== Excerpted records

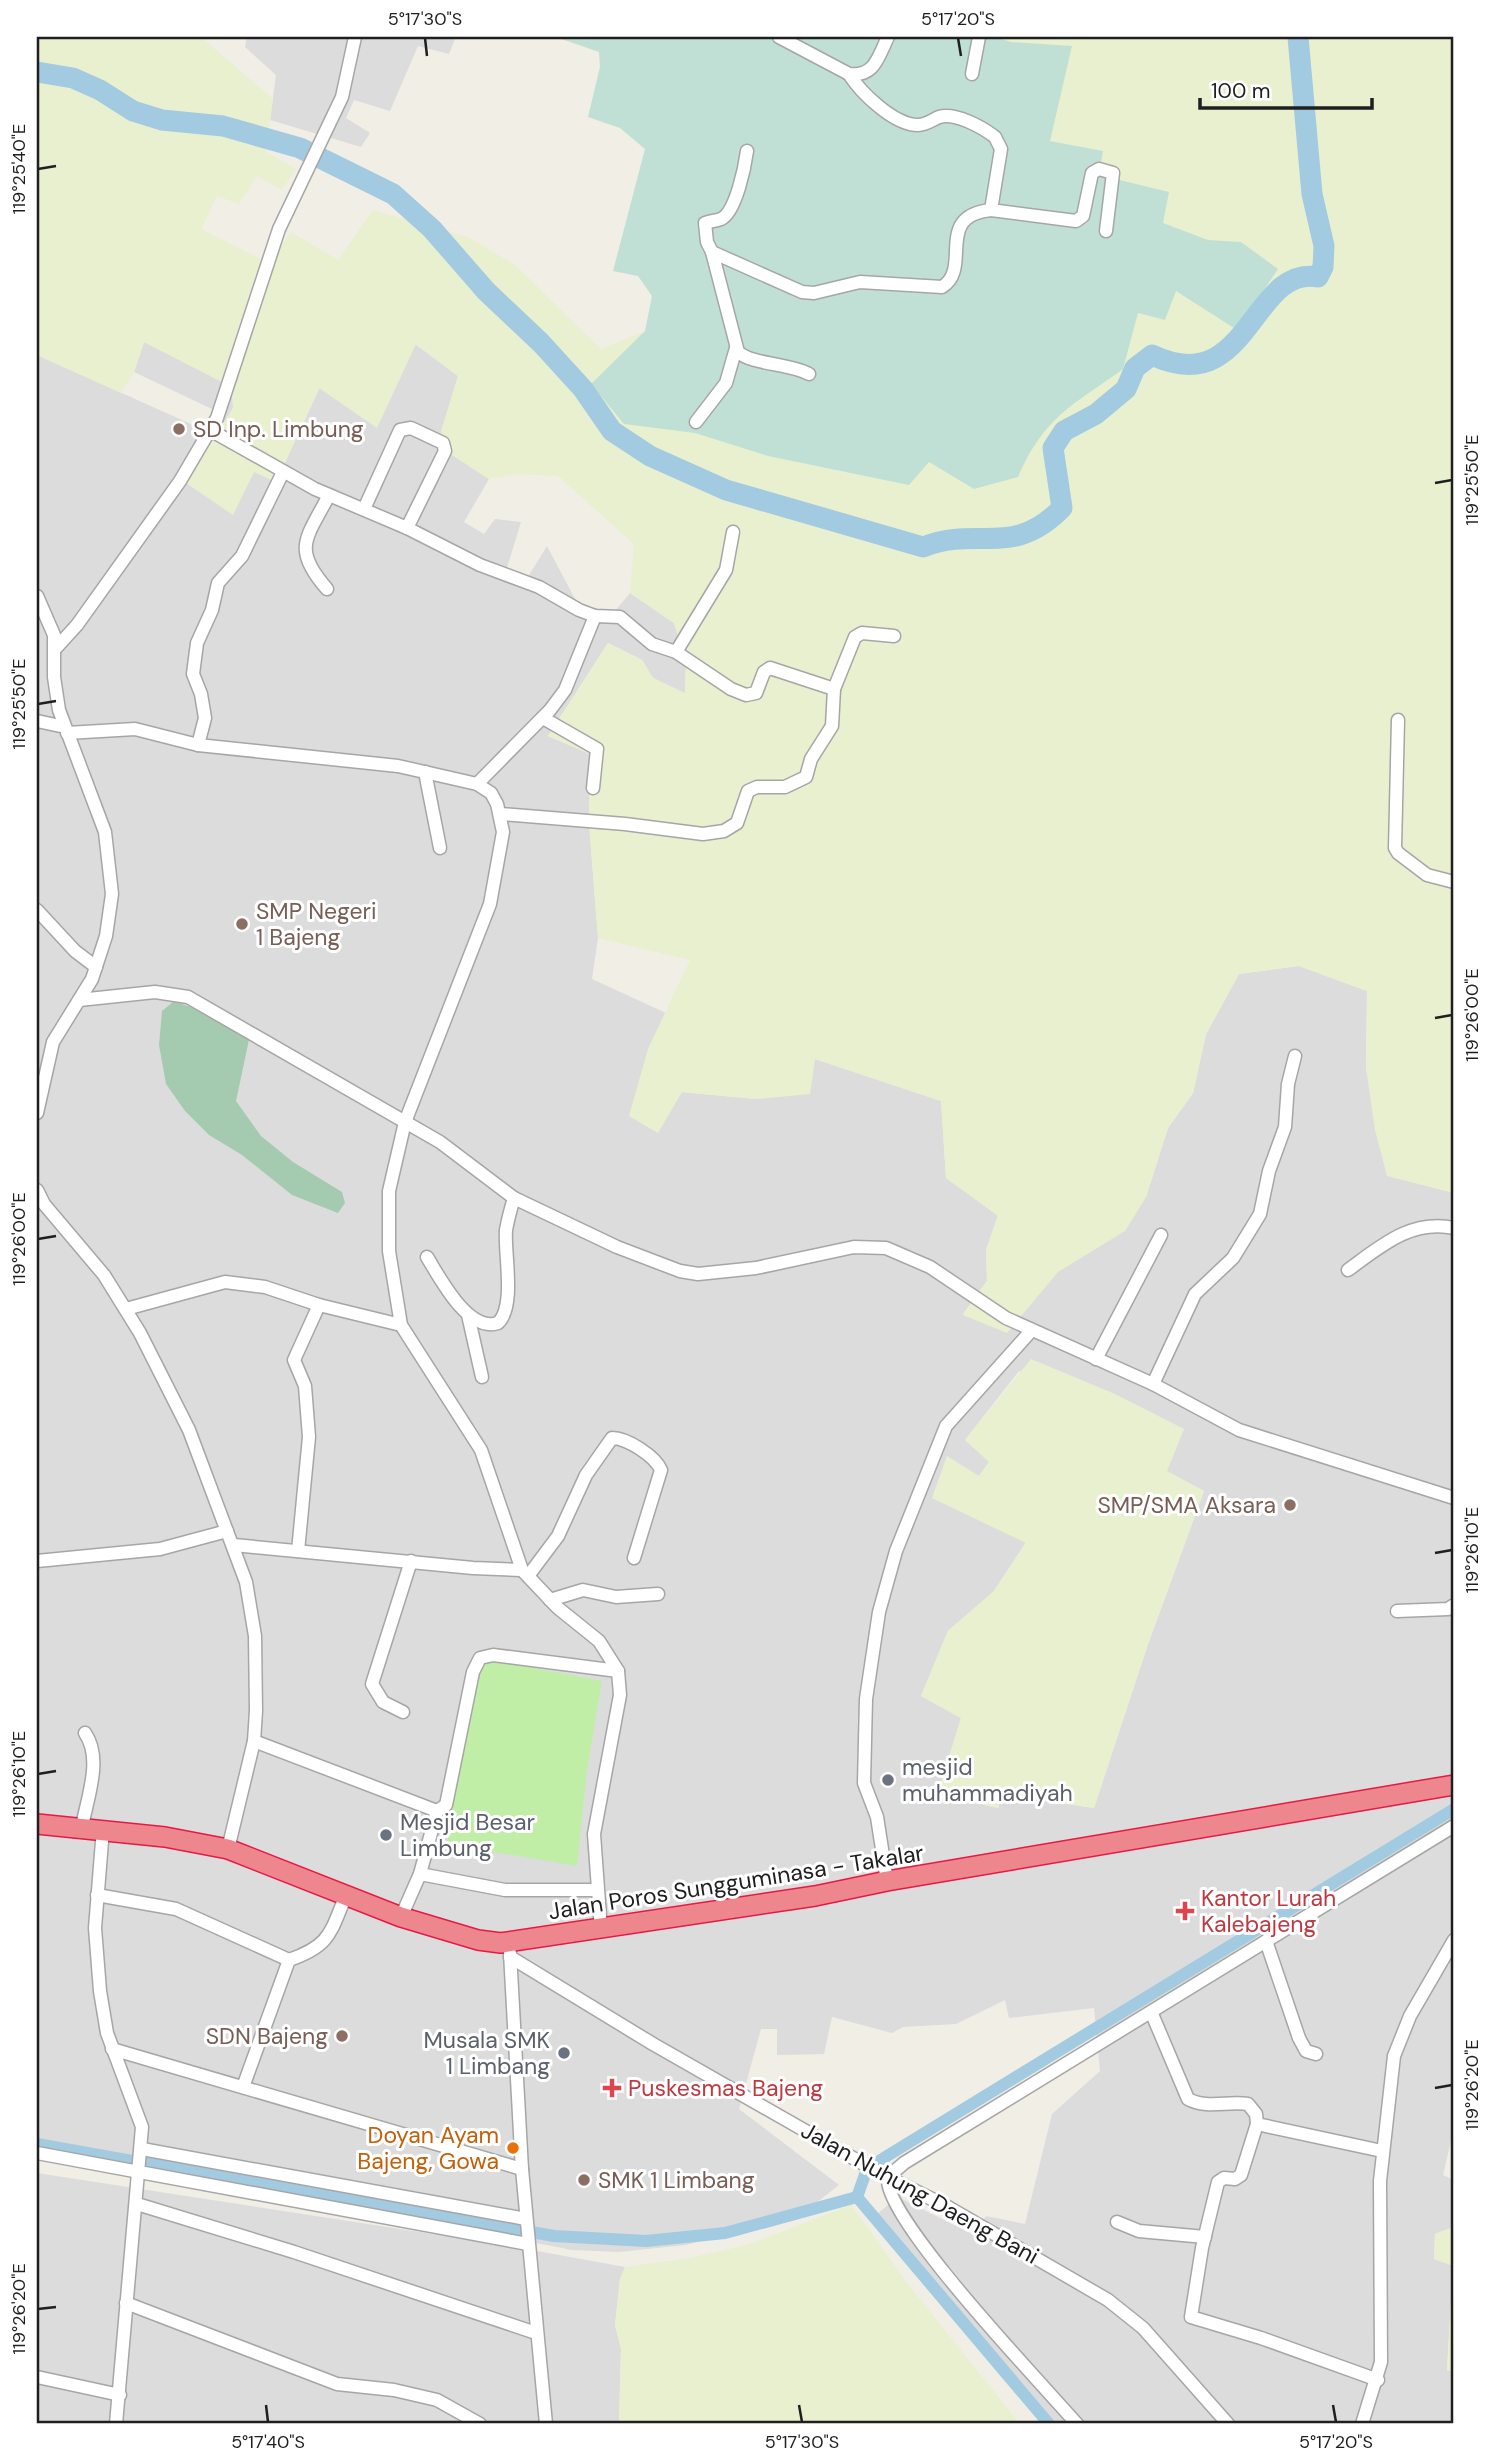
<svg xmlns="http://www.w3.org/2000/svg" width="1491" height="2461" font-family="'DM Sans',sans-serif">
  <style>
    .residential { fill: #dddcdc; fill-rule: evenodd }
    .farmland { fill: #e9f0cf }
    .grass { fill: #c0eea7 }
    .wetland { fill: #c0e0d6 }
    .cemetery { fill: #a4cbaf }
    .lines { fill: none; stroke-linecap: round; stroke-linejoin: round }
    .canal { stroke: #a2cae1; stroke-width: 12 }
    .river { stroke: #a2cae1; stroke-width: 21 }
    .minor-casing { stroke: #a6a6a6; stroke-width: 15 }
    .highway-casing { stroke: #e71944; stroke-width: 22 }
    .minor { stroke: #fff; stroke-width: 12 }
    .highway { stroke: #ed878d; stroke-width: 19 }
    .ticks { fill: none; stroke: #1f1f1f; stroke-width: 2.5 }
    .education-dot { fill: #8d6e63; stroke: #fff; stroke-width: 2.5 }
    .worship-dot { fill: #6b7280; stroke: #fff; stroke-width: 2.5 }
    .health-dot { fill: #e0444e; stroke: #fff; stroke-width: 2.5 }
    .food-dot { fill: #e8710a; stroke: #fff; stroke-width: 2.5 }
    .labels { text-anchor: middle; stroke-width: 6; stroke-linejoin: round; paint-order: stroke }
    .education-label { font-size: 23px; fill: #785e54; stroke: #fff; text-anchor: start }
    .worship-label { font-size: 23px; fill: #5b616d; stroke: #fff; text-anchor: start }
    .street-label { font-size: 23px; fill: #1f1f1f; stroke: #fff }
    .health-label { font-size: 23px; fill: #be3a42; stroke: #fff; text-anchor: start }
    .food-label { font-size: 23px; fill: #c56008; stroke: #fff; text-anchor: end }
    .neatline { fill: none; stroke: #1f1f1f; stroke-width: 2.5 }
    .ticks-label { font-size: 18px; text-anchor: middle; fill: #1f1f1f }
  </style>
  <rect width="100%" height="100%" fill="#f1eee5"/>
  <g class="residential">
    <polygon points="247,37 456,37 449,54 418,46 390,111 354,100 346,118 370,133 361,147 270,120 276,75 245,47"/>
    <path d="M144,342L232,387L233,408L186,483L254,471L276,482L320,387L415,344L458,376L437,445L489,479L464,522L484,534L495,519L521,522L506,571L526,580L547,546L574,597L588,615L610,617L630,593L674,623L686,661L685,694L653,678L642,660L608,643L548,736L590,754L589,823L598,938L592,979L666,1013L648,1049L682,1092L756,1099L815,1059L941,1101L946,1178L998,1215L986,1250L987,1281L963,1314L1052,1276L1146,1197L1168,1128L1193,1093L1206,1034L1239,974L1299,966L1367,991L1366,1068L1387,1175L1454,1193V2128L1443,2175L1454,2180V2227L1435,2234L1434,2259L1453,2265L1447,2370H1454V2424H1042L924,2285L877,2214L898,2197L974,2235L986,2216L1025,2224L1052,2114L1100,2071L1094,2008L1009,2018L1005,2000L956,2024L903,2027L892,2033L832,2017L824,2054L777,2055V2029H761L739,2109L839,2185L802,2214L686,2245L619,2252L572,2250L449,2226L308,2205L151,2164L37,2153V355L202,429L214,410L134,372ZM1019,1371L1184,1429L1166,1471L1204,1491L1147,1647L1094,1808L1002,1794L998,1808L938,1794L961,1718L921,1696L948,1631L994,1591L1026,1542L933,1498L979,1476L990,1461L965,1440Z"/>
    <polygon points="37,2173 504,2245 625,2267 620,2279 615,2325 621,2349 619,2424 37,2424"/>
  </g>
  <g class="farmland">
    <polygon points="37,37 201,37 273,99 266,152 296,169 282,190 257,176 239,204 217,196 201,229 269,263 291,232 338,260 373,210 468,237 515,265 601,349 645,331 652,297 644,286 634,191 645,149 620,128 588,117 600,67 599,52 556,37 1454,37 1454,1193 1387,1176 1375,1130 1366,1068 1367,991 1299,966 1239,974 1206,1034 1193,1093 1168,1128 1146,1197 1125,1231 1058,1272 1007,1333 963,1315 987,1281 986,1250 998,1216 946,1178 941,1101 815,1059 810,1094 756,1099 682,1092 658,1133 629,1116 648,1049 690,960 598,938 589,823 590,754 548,736 608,643 642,660 653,678 685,693 686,660 674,623 630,593 634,544 558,476 514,474 489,479 437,445 458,376 416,344 377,428 319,388 276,482 254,472 233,515 186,483 233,408 232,387 144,342 134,372 121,393 37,355"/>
    <polygon points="1031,1359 1115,1394 1184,1429 1167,1471 1204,1491 1147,1647 1094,1808 1002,1794 998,1808 937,1795 961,1718 921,1696 948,1631 994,1591 1026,1543 932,1498 947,1456 979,1476 989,1462 965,1440"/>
    <polygon points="851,2205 911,2288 1020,2424 619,2424 621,2349 615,2325 620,2279 625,2267 689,2258 747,2245"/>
    <polygon points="1454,2227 1454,2370 1447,2371 1453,2266 1434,2259 1435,2234"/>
  </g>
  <polygon class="grass" points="477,1657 602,1681 587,1770 577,1866 447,1844"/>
  <path class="wetland" d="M556,37H995L1011,42L1072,46L1050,141L1103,151L1099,175L1169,192L1163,223L1208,240L1241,242L1278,269L1237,330L1176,291L1165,320L1138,313L1123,369C1072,406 1045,416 1018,477L974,489L929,462L909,485L768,456L695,433L624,424L591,384L645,331L652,296L638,276L613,271L645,149L620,128L588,117L600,67L599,52Z"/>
  <polygon class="cemetery" points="174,1001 223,1019 250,1035 236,1101 261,1136 293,1162 342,1192 345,1203 338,1213 292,1195 242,1155 209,1135 185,1111 166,1084 159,1045 162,1011"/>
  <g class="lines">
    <g class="canal">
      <polyline points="37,2144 554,2236 646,2241 725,2233 857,2197"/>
      <polyline points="857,2197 867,2169 887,2156 1454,1809"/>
      <polyline points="857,2197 1049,2424"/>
    </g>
    <path class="river" d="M37,72L73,78L100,90L133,111L162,120L223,126L300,148L393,194L432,229L486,291L541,343L583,389L612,431L650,456L726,490L923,547C979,525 1012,559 1062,508L1053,448L1064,431L1096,414L1126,389L1135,368L1152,355C1249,401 1251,265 1318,277L1323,267L1324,246L1312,194L1298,37"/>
    <g class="minor-casing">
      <g id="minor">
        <path d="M779,37L849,74C875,77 878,57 888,37"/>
        <path d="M849,74C861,93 894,125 918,125C926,125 932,120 939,117C955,112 982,127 995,137L1001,149L991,210L1076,221L1083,216L1092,173L1099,169L1113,173L1106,231"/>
        <polyline points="972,74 979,37"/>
        <path d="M747,151C745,166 736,212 721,219C716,221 710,221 705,223L707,242L712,252L802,292L814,293L860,282L942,287C973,268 933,216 991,210"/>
        <path d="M712,252L738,352C753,365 789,363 809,374"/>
        <polyline points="696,422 726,383 736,348"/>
        <polyline points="210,430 315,489 407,528 480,565 539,587 579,610 595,616 620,617 652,644 676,652 731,689 746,695 756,693 764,672 770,668 834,689 855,637 862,633 894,636"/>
        <polyline points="364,509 400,430 411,428 443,443 445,451 407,528"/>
        <path d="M327,589C291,548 307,538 329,495"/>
        <polyline points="37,596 54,635 54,677 59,710 105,832 112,894 106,936 92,979 53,1042 37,1113"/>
        <polyline points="56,648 77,625 180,481 217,418 279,229 342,97 355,37"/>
        <polyline points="676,652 726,570 733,532"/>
        <polyline points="543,718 597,749 593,788"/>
        <polyline points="1398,720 1395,848 1398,853 1427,875 1454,882"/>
        <polyline points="37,721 65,727"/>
        <polyline points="67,733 135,729 198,745 398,766 477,784 491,793 497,804 503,832 490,904 405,1122 389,1191 389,1251 401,1325 481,1450 522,1570 558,1608 599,1641 618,1671 620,1695 594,1834 601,1930"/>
        <polyline points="198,745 205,718 201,694 193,674 197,643 212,610 218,583 242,556 283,472"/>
        <polyline points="425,772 440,848"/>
        <polyline points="477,784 550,710 565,690 595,616"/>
        <polyline points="501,814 625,824 703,834 724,831 737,823 748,791 757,787 785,787 806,777 811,759 832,726 834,689"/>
        <polyline points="37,910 75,951 96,967"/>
        <polyline points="79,1000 155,992 188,997 440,1142 514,1198 617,1247 680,1271 698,1274 756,1268 854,1247 886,1248 930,1267 1006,1318 1153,1384 1239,1430 1454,1498"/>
        <polyline points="37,1190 44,1204 104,1275 140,1333 189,1430 246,1582 255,1636 256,1711 254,1741 228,1849"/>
        <path d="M427,1257C440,1278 468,1333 498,1323C516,1306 504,1253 506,1230C508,1219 511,1208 514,1198"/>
        <path d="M1348,1270C1381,1246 1411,1219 1454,1228"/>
        <polyline points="126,1309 225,1282 265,1287 319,1305 401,1325"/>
        <polyline points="468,1315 482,1377"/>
        <polyline points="1096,1359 1161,1235"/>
        <polyline points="1153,1384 1195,1294 1233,1258 1260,1214 1269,1171 1285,1127 1288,1084 1295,1056"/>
        <polyline points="234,1545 473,1568 522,1570"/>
        <polyline points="298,1551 309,1437 305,1386 294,1360 319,1305"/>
        <polyline points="37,1561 160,1549 227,1531"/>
        <path d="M528,1576L558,1536L586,1475L612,1438C627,1438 655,1456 661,1470L634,1558"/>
        <polyline points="550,1600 583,1590 616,1597 658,1594"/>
        <polyline points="1397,1611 1448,1609 1454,1605"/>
        <polyline points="403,1712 383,1702 372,1684 411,1561"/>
        <polyline points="254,1741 437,1811 446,1805 473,1672 480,1658 493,1655 618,1671"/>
        <path d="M82,1827C87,1798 103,1759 85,1733"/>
        <polyline points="103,1829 95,1928 100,1991 107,2033 142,2127 116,2424"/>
        <polyline points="420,1874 505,1890 596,1890"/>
        <polyline points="887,1881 877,1817 864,1783 866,1699 879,1612 896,1551 946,1426 1031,1331"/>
        <polyline points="97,1895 176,1909 289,1960"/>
        <polyline points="401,1917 420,1874 437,1811"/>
        <polyline points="1266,1941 1299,2038 1306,2051 1316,2054"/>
        <polyline points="510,1953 522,2169 546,2424"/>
        <polyline points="510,1957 653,2044 881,2174 946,2206 1108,2300 1143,2328 1228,2424"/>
        <path d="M1152,2014L1188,2099C1206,2109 1228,2101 1248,2104L1256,2114L1257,2124L1382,2151"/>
        <polyline points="112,2049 522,2169"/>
        <path d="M243,2087L289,1960C332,1945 330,1932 347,1893"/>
        <polyline points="1257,2124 1241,2175 1235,2179 1224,2178 1218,2182 1202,2248 1191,2317 1261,2338 1378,2380"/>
        <polyline points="142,2149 526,2219"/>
        <polyline points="37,2153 528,2244"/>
        <polyline points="137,2204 294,2252 536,2333"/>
        <polyline points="1117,2222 1139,2231 1205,2237"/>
        <polyline points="126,2303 337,2384 394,2390 437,2400 480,2424"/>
        <polyline points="37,2377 120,2395"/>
        <path d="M1077,2424C1044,2386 881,2216 888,2177L904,2163L1454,1826"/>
        <polyline points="1362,2424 1381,2362 1380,2181 1394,2056 1410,2016 1454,1940"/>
      </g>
    </g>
    <g class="highway-casing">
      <polyline id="highway" points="37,1824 165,1837 228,1849 401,1917 478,1940 501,1943 815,1896 887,1881 1454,1785"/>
    </g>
    <use href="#minor" class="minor"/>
    <use href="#highway" class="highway"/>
  </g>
  <path class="ticks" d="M425,38L427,56M958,38L961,56M38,169L56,166M1435,483L1452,480M38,704L56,701M1435,1018L1452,1015M38,1239L56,1236M1435,1553L1452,1550M38,1774L56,1771M1435,2088L1452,2085M38,2309L56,2307M266,2405L268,2422M799,2405L802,2422M1333,2405L1336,2422"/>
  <g class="education-dot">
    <circle cx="179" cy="429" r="7"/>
    <circle cx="242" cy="924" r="7"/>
    <circle cx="1290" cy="1505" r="7"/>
    <circle cx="342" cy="2036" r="7"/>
    <circle cx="584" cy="2180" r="7"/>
  </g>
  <g class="worship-dot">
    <circle cx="888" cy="1780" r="7"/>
    <circle cx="386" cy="1835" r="7"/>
    <circle cx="564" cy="2053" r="7"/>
  </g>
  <g class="health-dot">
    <path d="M1181.5 1900.5h7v7h7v7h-7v7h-7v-7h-7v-7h7z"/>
    <path d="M608.5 2077.5h7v7h7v7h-7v7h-7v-7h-7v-7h7z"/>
  </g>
  <circle class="food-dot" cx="513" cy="2148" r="7"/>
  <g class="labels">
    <g class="education-label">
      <text x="193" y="437">SD Inp. Limbung</text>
      <text x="256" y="919">SMP Negeri<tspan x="256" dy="26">1 Bajeng</tspan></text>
      <text x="1276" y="1513" text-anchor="end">SMP/SMA Aksara</text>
      <text x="328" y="2044" text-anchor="end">SDN Bajeng</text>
      <text x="598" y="2188">SMK 1 Limbang</text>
    </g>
    <g class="worship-label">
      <text x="902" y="1775">mesjid<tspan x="902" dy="26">muhammadiyah</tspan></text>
      <text x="400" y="1830">Mesjid Besar<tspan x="400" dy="26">Limbung</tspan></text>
      <text x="550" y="2048" text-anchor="end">Musala SMK<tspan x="550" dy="26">1 Limbang</tspan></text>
    </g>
    <g class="street-label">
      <text transform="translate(736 1882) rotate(-9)" y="8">Jalan Poros Sungguminasa - Takalar</text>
      <text transform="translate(920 2193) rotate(29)" y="8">Jalan Nuhung Daeng Bani</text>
    </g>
    <g class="health-label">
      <text x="1201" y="1906">Kantor Lurah<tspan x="1201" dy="26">Kalebajeng</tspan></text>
      <text x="628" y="2096">Puskesmas Bajeng</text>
    </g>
    <g class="food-label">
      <text x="499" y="2143">Doyan Ayam<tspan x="499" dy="26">Bajeng, Gowa</tspan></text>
    </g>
  </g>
  <rect width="1491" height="2461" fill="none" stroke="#ffffff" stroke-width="77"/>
  <path d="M1200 98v10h172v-10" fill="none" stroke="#1f1f1f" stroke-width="3.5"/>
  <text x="1211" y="98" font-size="21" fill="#1f1f1f" stroke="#ffffff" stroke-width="5" paint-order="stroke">100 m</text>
  <rect x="38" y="38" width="1414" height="2384" class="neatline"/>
  <g class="ticks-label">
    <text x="425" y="25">5°17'30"S</text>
    <text x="958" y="25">5°17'20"S</text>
    <text transform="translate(19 169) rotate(-90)" y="6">119°25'40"E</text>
    <text transform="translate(1472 480) rotate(-90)" y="6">119°25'50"E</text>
    <text transform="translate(19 704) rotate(-90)" y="6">119°25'50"E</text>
    <text transform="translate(1472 1015) rotate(-90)" y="6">119°26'00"E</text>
    <text transform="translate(19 1239) rotate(-90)" y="6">119°26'00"E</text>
    <text transform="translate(1472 1550) rotate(-90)" y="6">119°26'10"E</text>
    <text transform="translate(19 1774) rotate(-90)" y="6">119°26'10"E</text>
    <text transform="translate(1472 2085) rotate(-90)" y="6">119°26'20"E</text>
    <text transform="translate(19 2309) rotate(-90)" y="6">119°26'20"E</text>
    <text x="268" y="2448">5°17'40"S</text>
    <text x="802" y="2448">5°17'30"S</text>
    <text x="1336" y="2448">5°17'20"S</text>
  </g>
</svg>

====

**Exercise instructions:** Scan the records for the string "lines". Copy each line in which it appears.

**Reply to the task:**
    .lines { fill: none; stroke-linecap: round; stroke-linejoin: round }
  <g class="lines">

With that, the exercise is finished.